Aufgabenstellung:
1 - Beantworte die folgenden Fragen zum Ausgangstext über den früheren Renteneintritt.
(a) Wie viele Jahre Beitragszeit sind für die Altersrente für besonders langjährig Versicherte mindestens nötig?
(b) Welchen Grad der Behinderung setzt die Altersrente für schwerbehinderte Menschen mindestens voraus?
(c) Wie hoch ist der Abschlag pro Monat bei einem Rentenbeginn mit Abschlägen?
2 - Wähle aus den Einträgen jede Zeile aus, in der das Wort „album“ vorkommt.

Ausgangstext:
---
Viele Arbeitnehmer träumen davon, ein paar Jahre früher in den Ruhestand zu gehen, um mehr Zeit für Familie, Reisen oder Hobbys zu haben. Doch „früher in Rente“ bedeutet in der Praxis: Man muss die gesetzlichen Regeln kennen, finanzielle Einbußen kalkulieren und eventuell strategisch vorsorgen.
Früher in Rente – So geht’s in Deutschland: In diesem Ratgeber erfährst du alle wichtigen Möglichkeiten, wie du vorzeitig in Rente gehen kannst – mit und ohne Abschläge.
1. Früher in Rente ohne Abschläge
In der gesetzlichen Rentenversicherung gibt es nur wenige Wege, tatsächlich ohne Rentenabschläge früher zu gehen.
1.1 Altersrente für besonders langjährig Versicherte
(„Rente mit 63“)
- Voraussetzung: Mindestens 45 Jahre Beitragszeit in der Deutschen Rentenversicherung.
- Beitragszeiten umfassen Pflichtbeiträge aus Beschäftigung, Kindererziehungszeiten, Pflegezeiten und freiwillige Beiträge.
- Kein Abschlag: Wenn du die geforderte Versicherungszeit erfüllst, kannst du früher als das reguläre Rentenalter abschlagsfrei gehen.
- Wichtiger Hinweis: Für Jahrgänge ab 1964 liegt das frühestmögliche Alter nicht bei 63, sondern bei 65 Jahren.
1.2 Altersrente für schwerbehinderte Menschen
- Voraussetzung: Grad der Behinderung (GdB) von mindestens 50.
- Mindestens 35 Jahre Wartezeit.
- Vorteil: Bis zu zwei Jahre vor der regulären Altersgrenze abschlagsfrei möglich.
2. Früher in Rente mit Abschlägen
Wer nicht die vollen Voraussetzungen erfüllt, kann dennoch bis zu 5 Jahre vor der regulären Altersgrenze in Rente gehen – muss aber dauerhafte Abschläge hinnehmen.
- Regel: 0,3 % Abschlag pro Monat, maximal 14,4 % bei 5 Jahren Vorziehung.
---
Quelleinträge:
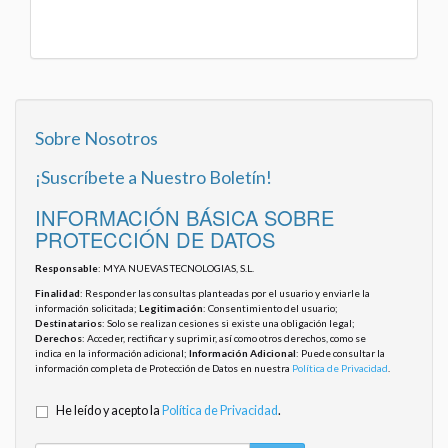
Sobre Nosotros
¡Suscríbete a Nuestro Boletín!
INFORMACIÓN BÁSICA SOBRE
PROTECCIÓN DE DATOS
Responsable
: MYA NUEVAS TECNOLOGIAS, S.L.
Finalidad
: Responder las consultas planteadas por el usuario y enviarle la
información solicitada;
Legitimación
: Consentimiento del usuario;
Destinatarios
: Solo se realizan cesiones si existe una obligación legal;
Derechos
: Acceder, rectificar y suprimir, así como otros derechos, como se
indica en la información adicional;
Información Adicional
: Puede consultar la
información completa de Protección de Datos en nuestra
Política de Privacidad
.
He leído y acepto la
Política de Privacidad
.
---
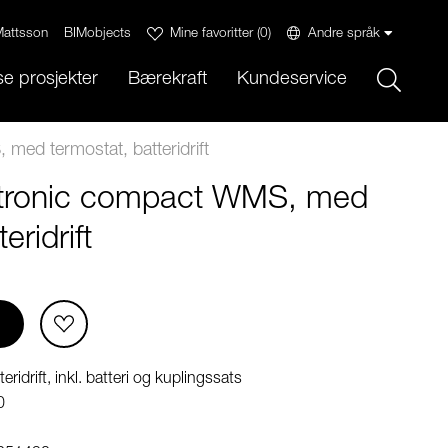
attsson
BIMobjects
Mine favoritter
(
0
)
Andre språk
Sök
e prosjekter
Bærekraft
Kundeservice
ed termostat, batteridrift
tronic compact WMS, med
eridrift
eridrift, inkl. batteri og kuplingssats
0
---
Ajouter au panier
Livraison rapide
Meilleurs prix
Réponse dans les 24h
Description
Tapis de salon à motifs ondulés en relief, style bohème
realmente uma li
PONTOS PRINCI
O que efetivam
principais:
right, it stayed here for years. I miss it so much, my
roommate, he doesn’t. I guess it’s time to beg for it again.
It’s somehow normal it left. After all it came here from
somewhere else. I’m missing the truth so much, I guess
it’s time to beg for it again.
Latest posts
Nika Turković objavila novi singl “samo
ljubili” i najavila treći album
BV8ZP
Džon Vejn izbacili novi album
---
Lösungen:
1 -
(a) Mindestens 45 Jahre.
(b) Einen GdB von mindestens 50.
(c) 0,3 % pro Monat.

2 -
ljubili” i najavila treći album
Džon Vejn izbacili novi album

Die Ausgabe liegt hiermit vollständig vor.